95, in La Revue des revues no 20
Si les études sur les revues culturelles, d’idées, de littérature ou d’art occupent une place prépondérante dans les sommaires de La Revue des revues, le domaine particulier, mais extrêmement important, des revues scientifiques proprement dites n’est pas absent, tant s’en faut, de nos préoccupations intellectuelles et éditoriales. Nous leur avons consacré voici quelques années un premier dossier sous l’interrogation, toujours actuelle : « Revues scientifiques, qui fait la loi ? » (no 8, 1989-1990) ainsi que plusieurs articles complémentaires dont une « Enquête sur les nouvelles revues de sciences humaines et sociales (1989-1990) » (no 15, 1993).
Fort heureusement, loin des raccourcis et des simplifications journalistiques, et des indifférences et myopies d’un trop grand nombre de scientifiques sur le sujet, plusieurs chercheurs et groupes de recherche ont pris la mesure du problème. C’est le cas en particulier de ceux réunis dans le LERASS à Toulouse qui ont, depuis plusieurs années, organisé séminaires, colloques et études sur les revues et l’information scientifiques, notamment en science économique (Cf la bibliographie qui conclut l’article de Robert Boure). C’est grâce à eux que nous avons pu rassembler les articles qui composent ce nouveau dossier et qui, nous l’espérons, viendront enrichir une discussion plus que jamais nécessaire et ouverte.
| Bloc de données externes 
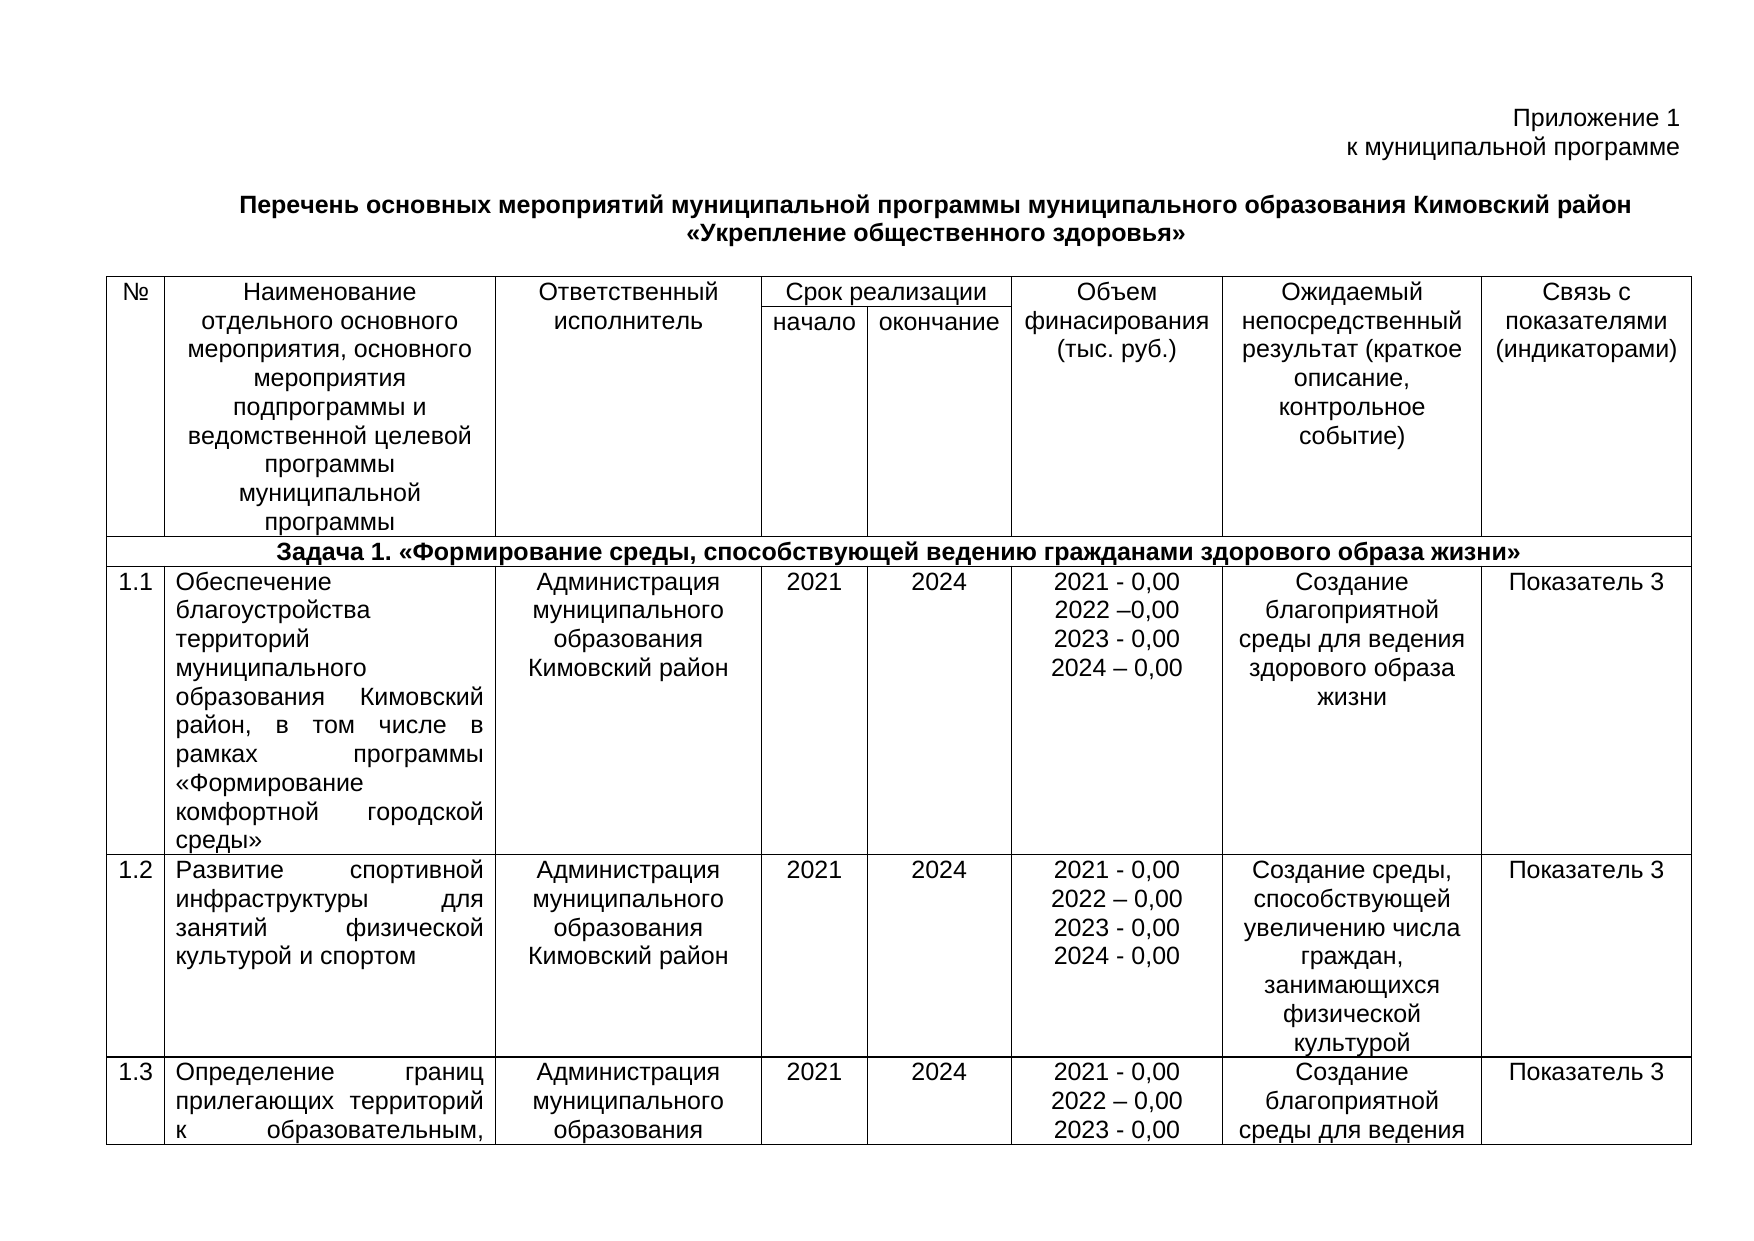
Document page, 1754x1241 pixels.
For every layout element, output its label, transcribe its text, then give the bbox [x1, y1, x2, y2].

table_cell 2021 - 0,00 2022 – 0,00 2023 - 0,00 2024 - 0,00 [1012, 855, 1222, 1056]
table_header Связь с показателями (индикаторами) [1482, 277, 1691, 536]
text Приложение 1 [118, 103, 1680, 132]
table_cell 2021 [762, 567, 867, 854]
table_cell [1012, 1058, 1222, 1144]
table_cell Задача 1. «Формирование среды, способствующей ведению гражданами здорового образа жизни» [107, 537, 1691, 566]
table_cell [496, 1058, 761, 1144]
table_cell окончание [868, 307, 1011, 536]
table_cell 1.2 [107, 855, 164, 1056]
table_cell 2024 [868, 1058, 1011, 1144]
table_cell 1.1 [107, 567, 164, 854]
table_cell 2021 [762, 1058, 867, 1144]
text «Укрепление общественного здоровья» [118, 218, 1680, 247]
table_cell начало [762, 307, 867, 536]
table_cell Обеспечение благоустройства территорий муниципального образования Кимовский район, в том числе в рамках программы «Формирование комфортной городской среды» [165, 567, 495, 854]
table_cell 1.3 [107, 1058, 164, 1144]
table_cell Показатель 3 [1482, 567, 1691, 854]
table_cell Создание среды, способствующей увеличению числа граждан, занимающихся физической культурой [1223, 855, 1481, 1056]
table_cell 2024 [868, 567, 1011, 854]
text к муниципальной программе [118, 132, 1680, 161]
table_cell 2021 - 0,00 2022 –0,00 2023 - 0,00 2024 – 0,00 [1012, 567, 1222, 854]
table_cell Создание благоприятной среды для ведения здорового образа жизни [1223, 567, 1481, 854]
table_header Ответственный исполнитель [496, 277, 761, 536]
table_cell Показатель 3 [1482, 855, 1691, 1056]
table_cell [165, 1058, 495, 1144]
table_header Объем финасирования (тыс. руб.) [1012, 277, 1222, 536]
table_cell Администрация муниципального образования Кимовский район [496, 567, 761, 854]
table_cell 2021 [762, 855, 867, 1056]
table_header Срок реализации [762, 277, 1011, 306]
table_header № [107, 277, 164, 536]
table_header Ожидаемый непосредственный результат (краткое описание, контрольное событие) [1223, 277, 1481, 536]
table_cell Развитие спортивной инфраструктуры для занятий физической культурой и спортом [165, 855, 495, 1056]
table_cell 2024 [868, 855, 1011, 1056]
table_cell Показатель 3 [1482, 1058, 1691, 1144]
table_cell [1223, 1058, 1481, 1144]
text Перечень основных мероприятий муниципальной программы муниципального образования Кимовский район [118, 190, 1680, 218]
table_header Наименование отдельного основного мероприятия, основного мероприятия подпрограммы и ведомственной целевой программы муниципальной программы [165, 277, 495, 536]
table_cell Администрация муниципального образования Кимовский район [496, 855, 761, 1056]
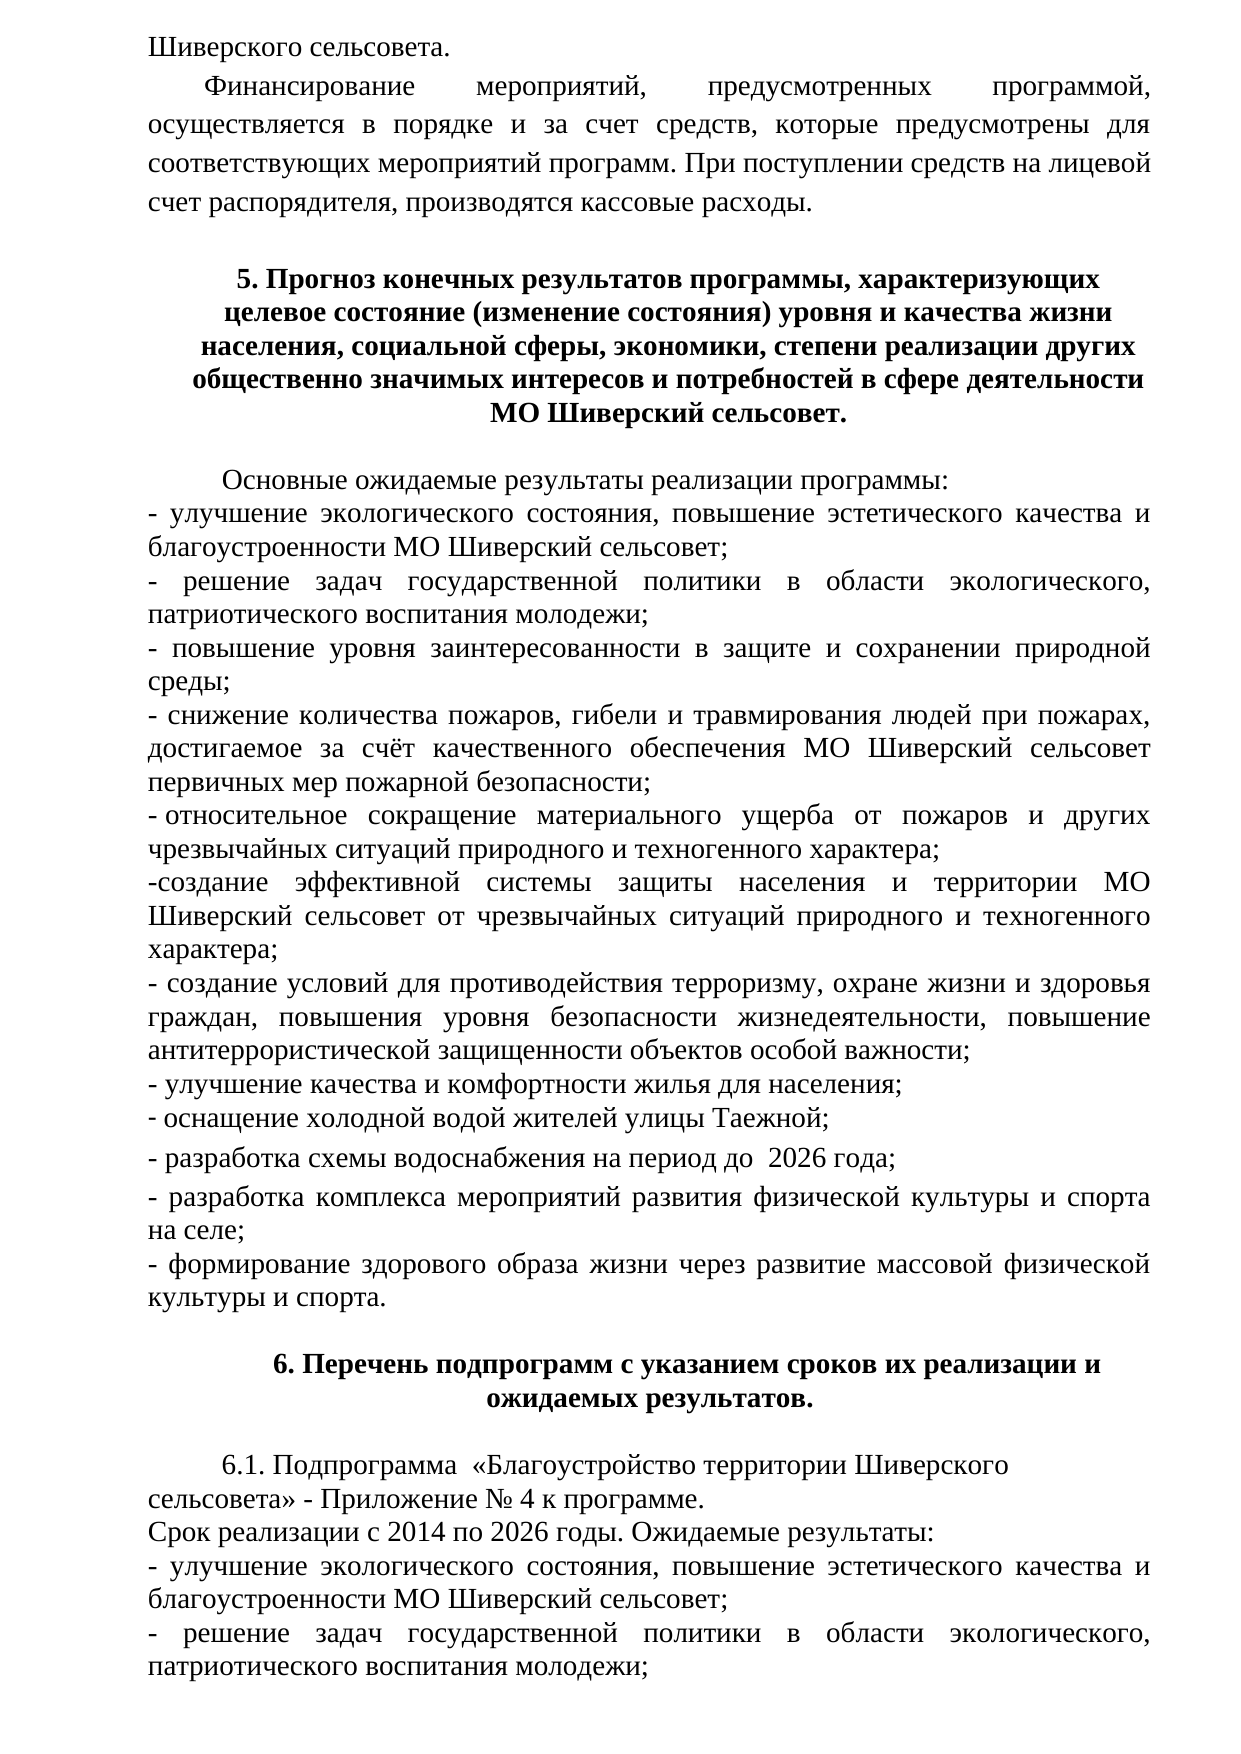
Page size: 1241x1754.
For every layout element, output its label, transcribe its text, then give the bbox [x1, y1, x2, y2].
Il n’est pas certain hélas que la communauté scientifique, française en particulier, soit elle-même aussi consciente qu’on pourrait le penser – et le souhaiter – de la nouvelle donne qui s’esquisse avec cette question, souvent dans une grande confusion, ni non plus qu’elle soit capable d’aborder celui-ci sur un autre mode que ceux, opposés mais complices, d’une rhétorique attristée du fatal destin des revues ou de leur béate transfiguration (et sauvetage) technologique. Le débat est en effet bien plus complexe et contradictoire.
Notre question reste donc plus que jamais posée : qui fait – ou va faire – la loi dans ce domaine à l’heure où se multiplient et s’organisent de nouveaux réseaux de communications ? L’article consacré aux revues sur Internet publié dans notre dernier numéro apportait à ce propos quelques éléments de réponse et de réflexion fort stimulants. L’interrogation de toute façon est cruciale : c’est tout bonnement de l’avenir des revues scientifiques, sous la forme que nous leur connaissons, c’est-à-dire avec tous les processus de légitimation et de validation scientifiques dans lesquels elles s’inscrivent, dont il est question. L’enjeu n’est pas mince et de toute façon lourd de conséquences pour le devenir de la communication et de l’édition scientifiques.